Exercise 1: In the bacterial growth post, how often does the bacterium's population double?
Exercise 2: Please continue the bacterial growth post, starting after its last sentence.

═════ Extract

# Bobby's question at Yahoo! Questions regarding bacterial growth

#### MarkFL

Staff member
Here is the question:

Differential Equation Problem?

A bacterium doubles in population every 6 hours. If the area that the bacterium is spread
over is proportional to its population (that is, if the population density remains constant),
and begins at 1 cm2, how long will it take the bacterium to fill the entire area of a Petri dish
I have posted a link there to this thread so the OP can view my work.

══════════
═════ Data

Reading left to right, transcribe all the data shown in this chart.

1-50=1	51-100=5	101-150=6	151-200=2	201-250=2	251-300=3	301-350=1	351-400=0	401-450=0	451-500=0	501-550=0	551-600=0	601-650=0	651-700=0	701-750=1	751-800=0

══════════

Response box 1: Every 6 hours.

Response box 2:
#### MarkFL

Staff member
Hello Bobby,

We don't need to solve an ODE, we can see from the given information that the population of the bacteria must be given by:

$$\displaystyle P(t)=P_02^{\frac{t}{6}}$$

Now, since the population density remains constant, we have:

$$\displaystyle A(t)=A_02^{\frac{t}{6}}$$

And we are told $$\displaystyle A_0=1\text{ cm}^2$$ and so in square cm, we may write:

$$\displaystyle A(t)=2^{\frac{t}{6}}$$

Now, to find when the culture fills the dish, we may write:

$$\displaystyle 2^{\frac{t}{6}}=\pi(2)^2=4\pi$$

Taking the natural log of both sides, we obtain:

$$\displaystyle \frac{t}{6}\ln(2)=\ln(4\pi)$$

Solve for $t$:

$$\displaystyle t=\frac{4\ln(4\pi)}{\ln(2)}\approx21.9089767768339$$

Hence it will take about 21.9 hours for the culture to fill the dish.